Lumateperone (Caplyta) is a drug recently approved by the U.S. Food and Drug Administration for the treatment of schizophrenia. But is it a new drug with promise, or a similar drug with new wrappings? This drug, similar to other second- and third-generation serotonin dopamine antagonists, is a potent antagonist at higher serotonin 2A receptors as well as brief binding to dopamine 1 and dopamine 2 (D2) receptors, but also has partial agonism at presynaptic D2 and indirect modulation of N-Methyl-D-aspartic acid (NMDA) and alpha-amino-3-hydroxy-5-methyl-isoxazolepropionic acid (AMPA) of the glutamine receptors. The current article reviews the putative effects of this novel mechanism of action on symptoms of schizophrenia as discussed in Phase II and III trials. A case study applies the information to a clinical situation. [Journal of Psychosocial Nursing and Mental Health Services, 58(6), 9-12.].

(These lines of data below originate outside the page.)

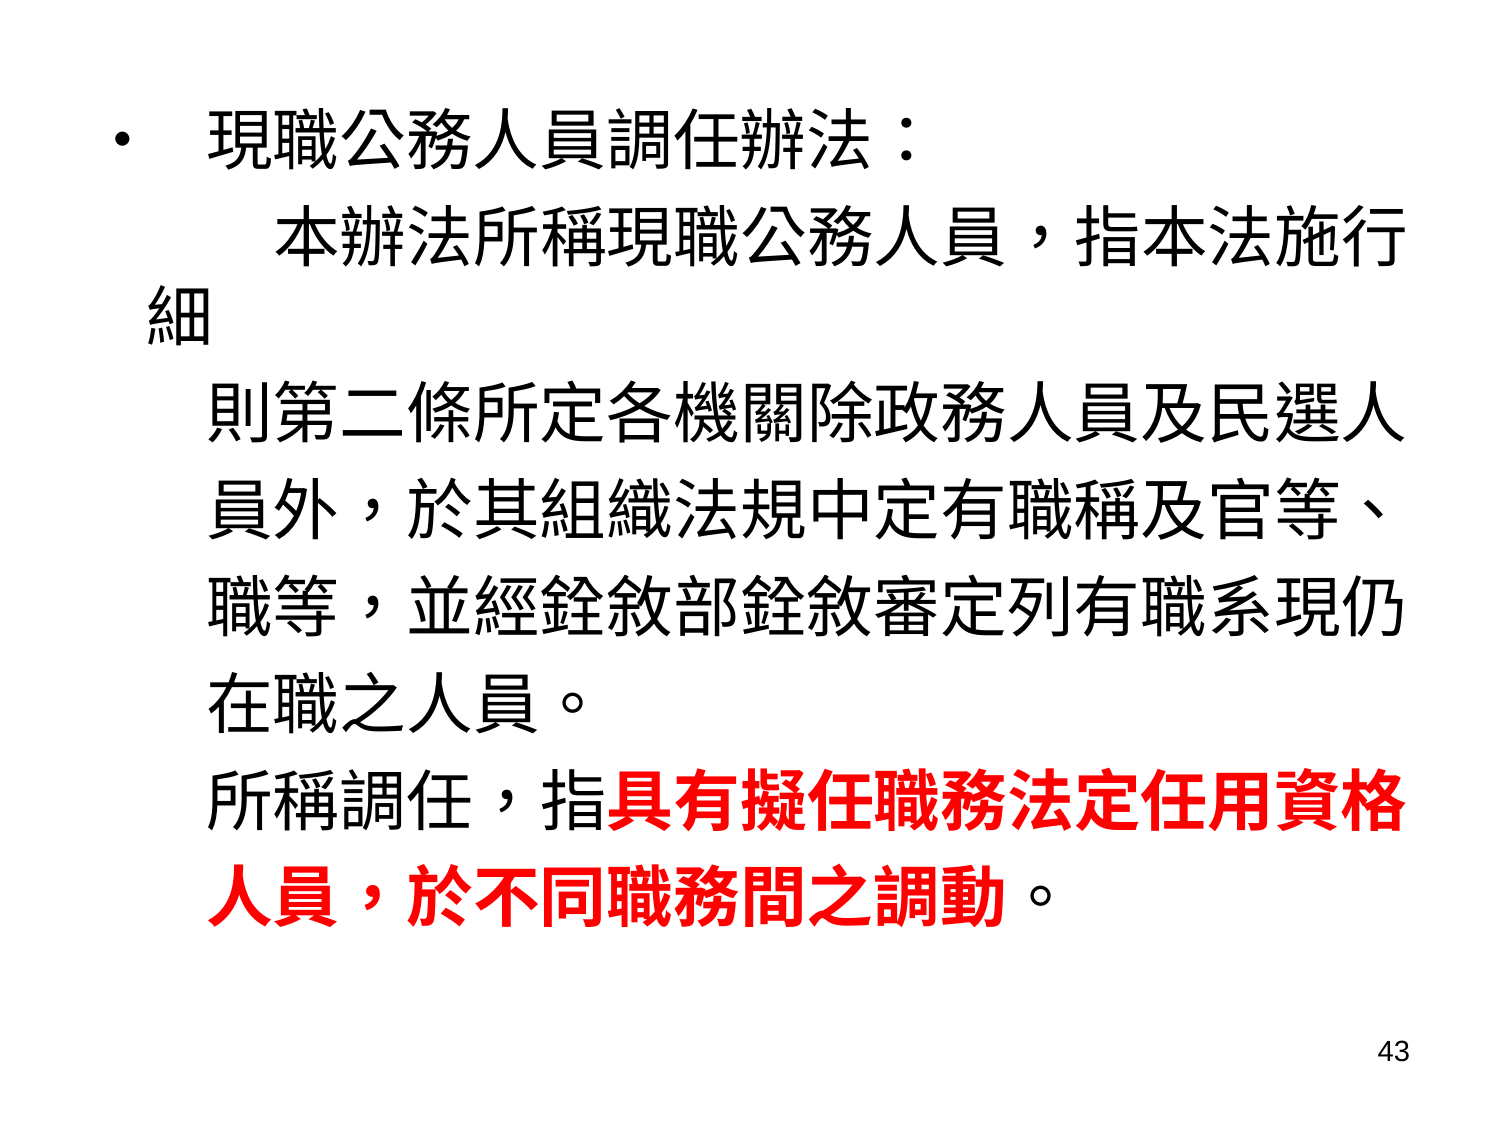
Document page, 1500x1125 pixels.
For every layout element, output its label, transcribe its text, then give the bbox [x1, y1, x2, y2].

list • 現職公務人員調任辦法： 本辦法所稱現職公務人員，指本法施行細 則第二條所定各機關除政務人員及民選人 員外，於其組織法規中定有職稱及官等、 職等，並經銓敘部銓敘審定列有職系現仍 在職之人員。 所稱調任，指具有擬任職務法定任用資格 人員，於不同職務間之調動。 [75, 90, 1426, 1005]
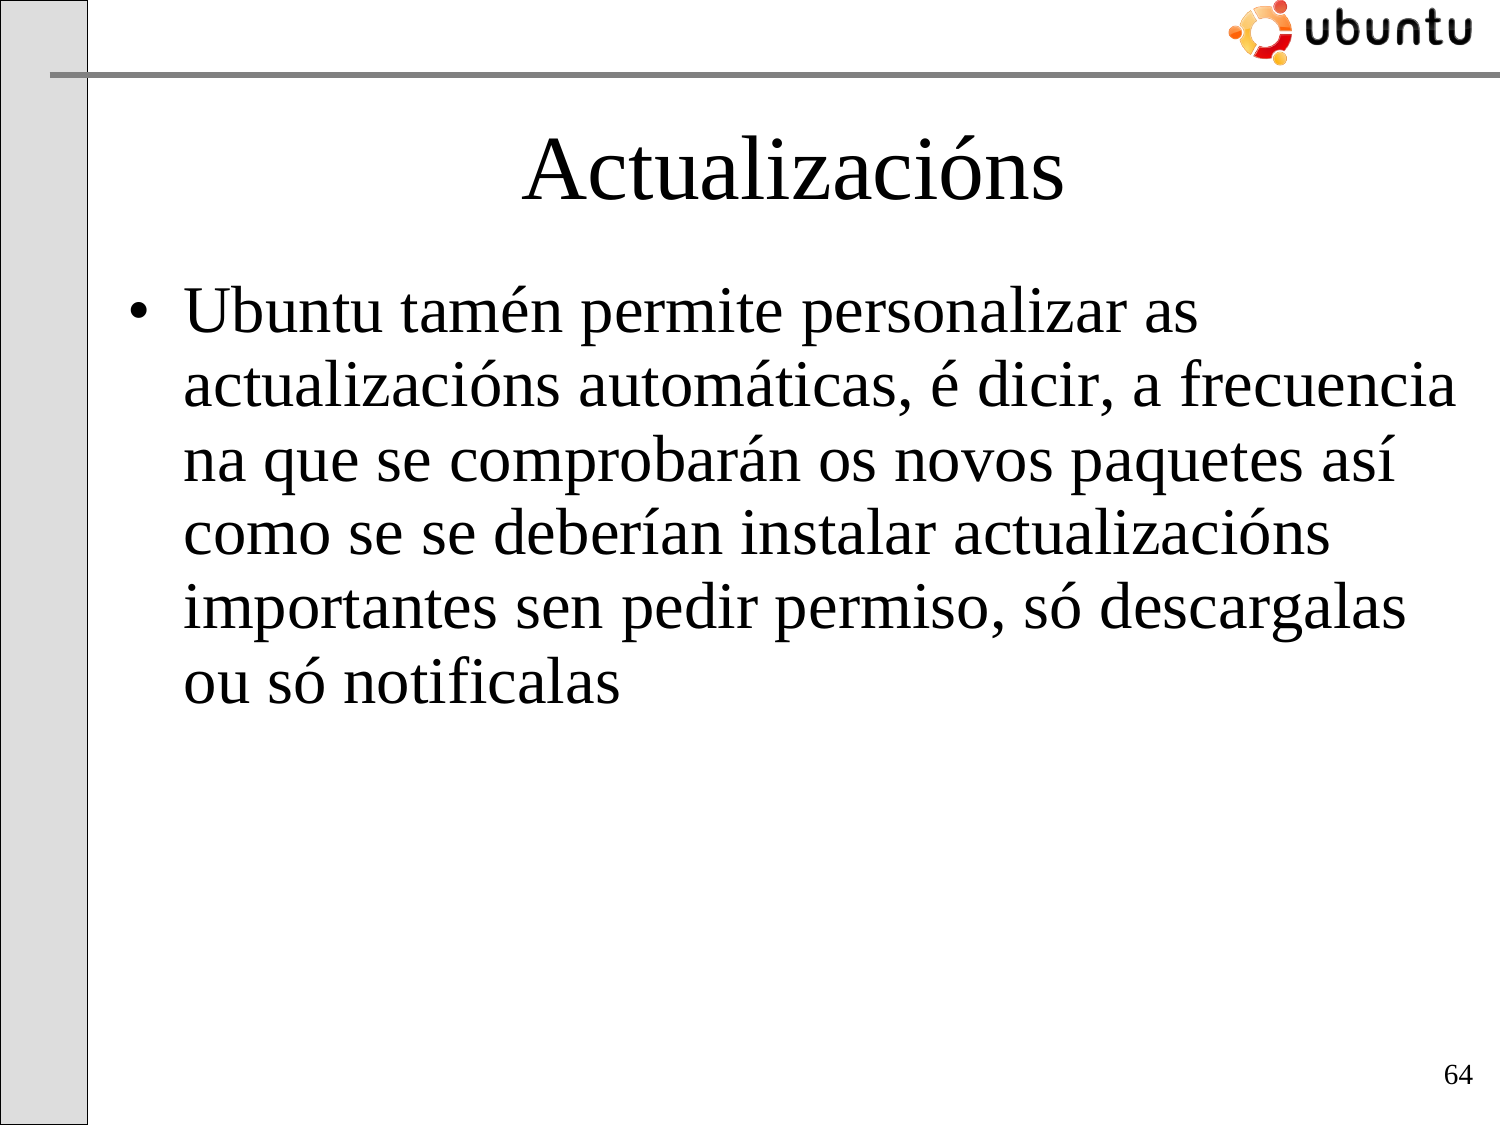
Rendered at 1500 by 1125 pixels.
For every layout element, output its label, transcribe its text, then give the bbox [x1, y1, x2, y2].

list Ubuntu tamén permite personalizar as actualizacións automáticas, é dicir, a frecuencia na que se comprobarán os novos paquetes así como se se deberían instalar actualizacións importantes sen pedir permiso, só descargalas ou só notificalas [112, 265, 1477, 1125]
picture [1221, 0, 1483, 71]
title Actualizacións [112, 99, 1477, 237]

卢美哌隆(Caplyta)是一种最近获得美国食品和药物管理局批准用于治疗精神分裂症的药物。但它是一种有前途的新药,还是一种有新包装的类似药物?这种药物与其他第二代和第三代 5-羟色胺多巴胺拮抗剂相似,是一种强效的高 5-羟色胺 2A 受体拮抗剂,以及短暂结合多巴胺 1 和多巴胺 2(D2)受体,但也具有突触前 D2 的部分激动作用,并间接调节谷氨酰胺受体的 N-甲基-D-天冬氨酸(NMDA)和α-氨基-3-羟基-5-甲基-异恶唑丙酸(AMPA)。本文综述了在 II 期和 III 期试验中讨论的这种新型作用机制对精神分裂症症状的推测作用。一个案例研究将这些信息应用于临床情况。[心理社会护理和心理健康服务杂志,58(6),9-12。]。